Twain rehearses at the Corel Centre today while literally dozens of other Juno nominees — including Jane Bunnett, Ron Sexsmith, and Rascalz — are scheduled to board an Ottawa-bound train leaving from Toronto’s Union Station just after noon.
Snow will kick off the road trip with a performance in the Great Hall of Union Station.
“I was at the (Junos) in St. John’s, and in Vancouver one year, and there is this extra, added excitement — for the people of the towns too,” said Sexsmith, whose album, Cobblestone Runway, got him a best songwriting nod. “It fills people with this national pride that maybe they wouldn’t get so much if the awards were held just in Toronto every year.”
Twenty-eight Juno awards will be handed out on Saturday night at the Casino du Lac-Leamy in a non-televised ceremony before Sunday’s live broadcast at the Corel Centre where the remaining 11 trophies are presented.

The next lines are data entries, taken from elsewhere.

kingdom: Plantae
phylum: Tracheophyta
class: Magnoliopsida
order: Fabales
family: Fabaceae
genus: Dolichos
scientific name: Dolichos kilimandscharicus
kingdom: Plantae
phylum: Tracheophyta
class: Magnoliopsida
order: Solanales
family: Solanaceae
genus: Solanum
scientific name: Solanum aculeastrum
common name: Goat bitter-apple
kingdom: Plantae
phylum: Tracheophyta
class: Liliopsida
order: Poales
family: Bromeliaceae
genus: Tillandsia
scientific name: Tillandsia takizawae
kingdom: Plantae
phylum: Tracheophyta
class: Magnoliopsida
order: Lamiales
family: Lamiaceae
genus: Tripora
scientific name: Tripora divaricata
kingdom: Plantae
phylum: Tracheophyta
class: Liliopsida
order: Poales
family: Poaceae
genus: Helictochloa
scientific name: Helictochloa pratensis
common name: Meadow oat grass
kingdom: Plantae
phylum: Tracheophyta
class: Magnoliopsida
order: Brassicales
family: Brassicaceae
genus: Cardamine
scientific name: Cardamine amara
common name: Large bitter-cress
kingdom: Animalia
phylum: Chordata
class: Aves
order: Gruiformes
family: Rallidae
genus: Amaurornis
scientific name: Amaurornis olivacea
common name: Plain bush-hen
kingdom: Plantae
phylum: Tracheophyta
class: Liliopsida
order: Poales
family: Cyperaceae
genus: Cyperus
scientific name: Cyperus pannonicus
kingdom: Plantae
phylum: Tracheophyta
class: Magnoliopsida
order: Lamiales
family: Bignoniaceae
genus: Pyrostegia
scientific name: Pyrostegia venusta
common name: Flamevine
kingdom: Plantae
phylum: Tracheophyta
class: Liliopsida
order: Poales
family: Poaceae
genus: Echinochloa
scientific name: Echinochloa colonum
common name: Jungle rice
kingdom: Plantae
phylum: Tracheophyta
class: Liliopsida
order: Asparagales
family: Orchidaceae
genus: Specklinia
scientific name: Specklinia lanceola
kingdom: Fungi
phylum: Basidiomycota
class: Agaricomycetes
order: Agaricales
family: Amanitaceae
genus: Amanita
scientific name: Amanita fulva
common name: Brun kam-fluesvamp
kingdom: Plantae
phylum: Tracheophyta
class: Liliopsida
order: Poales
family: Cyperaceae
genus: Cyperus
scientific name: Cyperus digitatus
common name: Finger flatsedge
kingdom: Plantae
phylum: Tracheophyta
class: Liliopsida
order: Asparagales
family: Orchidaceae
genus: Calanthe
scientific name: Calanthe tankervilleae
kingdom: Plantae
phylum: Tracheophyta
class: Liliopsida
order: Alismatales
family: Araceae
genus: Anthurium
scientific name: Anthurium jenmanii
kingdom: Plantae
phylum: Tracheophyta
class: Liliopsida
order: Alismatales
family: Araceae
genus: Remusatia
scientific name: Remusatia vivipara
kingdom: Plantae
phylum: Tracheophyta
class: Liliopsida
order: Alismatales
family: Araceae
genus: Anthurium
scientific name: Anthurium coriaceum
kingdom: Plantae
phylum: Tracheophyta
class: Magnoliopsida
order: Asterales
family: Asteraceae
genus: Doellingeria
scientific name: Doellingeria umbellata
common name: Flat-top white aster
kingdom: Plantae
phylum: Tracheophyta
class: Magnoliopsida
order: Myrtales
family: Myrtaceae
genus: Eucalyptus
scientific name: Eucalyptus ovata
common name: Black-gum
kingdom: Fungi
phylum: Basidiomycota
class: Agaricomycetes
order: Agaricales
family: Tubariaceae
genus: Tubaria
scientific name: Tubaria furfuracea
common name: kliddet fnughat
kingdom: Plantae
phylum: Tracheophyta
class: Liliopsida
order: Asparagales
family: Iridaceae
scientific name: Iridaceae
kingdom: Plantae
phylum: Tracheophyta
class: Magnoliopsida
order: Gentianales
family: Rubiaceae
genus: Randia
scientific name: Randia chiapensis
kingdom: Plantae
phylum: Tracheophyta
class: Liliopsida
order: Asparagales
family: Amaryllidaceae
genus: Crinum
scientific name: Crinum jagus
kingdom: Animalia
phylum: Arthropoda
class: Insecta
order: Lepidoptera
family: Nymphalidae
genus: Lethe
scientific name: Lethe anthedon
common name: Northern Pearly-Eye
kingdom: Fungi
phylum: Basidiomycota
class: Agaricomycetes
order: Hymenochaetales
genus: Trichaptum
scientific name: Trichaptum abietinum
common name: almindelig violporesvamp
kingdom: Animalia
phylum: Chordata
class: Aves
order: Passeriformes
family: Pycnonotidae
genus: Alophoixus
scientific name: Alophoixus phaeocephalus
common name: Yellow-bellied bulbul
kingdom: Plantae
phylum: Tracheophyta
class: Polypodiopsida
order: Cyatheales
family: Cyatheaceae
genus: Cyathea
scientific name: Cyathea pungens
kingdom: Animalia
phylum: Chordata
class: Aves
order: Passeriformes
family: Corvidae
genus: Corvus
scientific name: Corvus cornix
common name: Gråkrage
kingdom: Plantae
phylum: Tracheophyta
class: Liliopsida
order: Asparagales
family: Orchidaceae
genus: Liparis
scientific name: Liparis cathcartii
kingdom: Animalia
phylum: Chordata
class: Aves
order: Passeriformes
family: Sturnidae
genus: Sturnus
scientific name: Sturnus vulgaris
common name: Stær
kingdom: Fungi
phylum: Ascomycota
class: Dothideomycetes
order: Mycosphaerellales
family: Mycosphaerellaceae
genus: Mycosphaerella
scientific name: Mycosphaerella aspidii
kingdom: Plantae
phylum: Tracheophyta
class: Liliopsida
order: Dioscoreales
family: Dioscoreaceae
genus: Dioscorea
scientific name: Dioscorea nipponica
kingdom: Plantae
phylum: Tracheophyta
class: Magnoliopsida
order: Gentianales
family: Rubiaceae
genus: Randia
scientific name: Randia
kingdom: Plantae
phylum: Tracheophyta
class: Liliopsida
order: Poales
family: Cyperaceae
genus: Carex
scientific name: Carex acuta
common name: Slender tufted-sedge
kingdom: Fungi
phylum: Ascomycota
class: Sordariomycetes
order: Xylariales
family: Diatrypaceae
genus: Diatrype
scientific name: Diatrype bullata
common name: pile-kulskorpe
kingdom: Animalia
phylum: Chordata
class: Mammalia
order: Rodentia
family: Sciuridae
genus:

Otherwise, Juno weekend is action-packed. “I think it’s really important this year that when we get to Ottawa, we show some solidarity as a country,” said Cochrane. “We’re in some interesting times. I think music is so important right now and some of these kids coming up are just phenomenal — Danko Jones, Remy Shand.
“Also a lot of cultural awards need to be emphasized. The jazz awards, the classical awards — we have to remember that it’s not just about pop success.”
The Juno telecast presenters include three-time nominees Alanis Morissette and K-OS, double nominees Danko Jones, Sarah Slean, Shawn Desman, and Jane Bunnett, and solo nominees Kathleen Edwards, Molly Johnson, Nickelback, Theory Of A Deadman, Glenn Lewis, Jully Black, Doc Walker and James Ehnes.
Also confirmed to present is Chantal Kreviazuk.
Notable no-shows this year will be four-time nominee Celine Dion, who is busy performing her new show in Las Vegas, and double nominee Diana Krall.
Along with Cochrane, Nettwerk Records founder and Lavigne’s manager Terry McBride will also be inducted into the Canadian Music Hall Of Fame.
“The vibe is Ottawa. The excitement in Ottawa is beyond what we could have imagined,” said the telecast’s executive producer John Brunton. “And what we experienced last year in St. John’s was something that was truly magical. So I’m really excited about this trend to take the Junos from various cities across the country. I think it’s really paying off for the fans, it’s paying off for the musicians, it’s paying off for everybody.”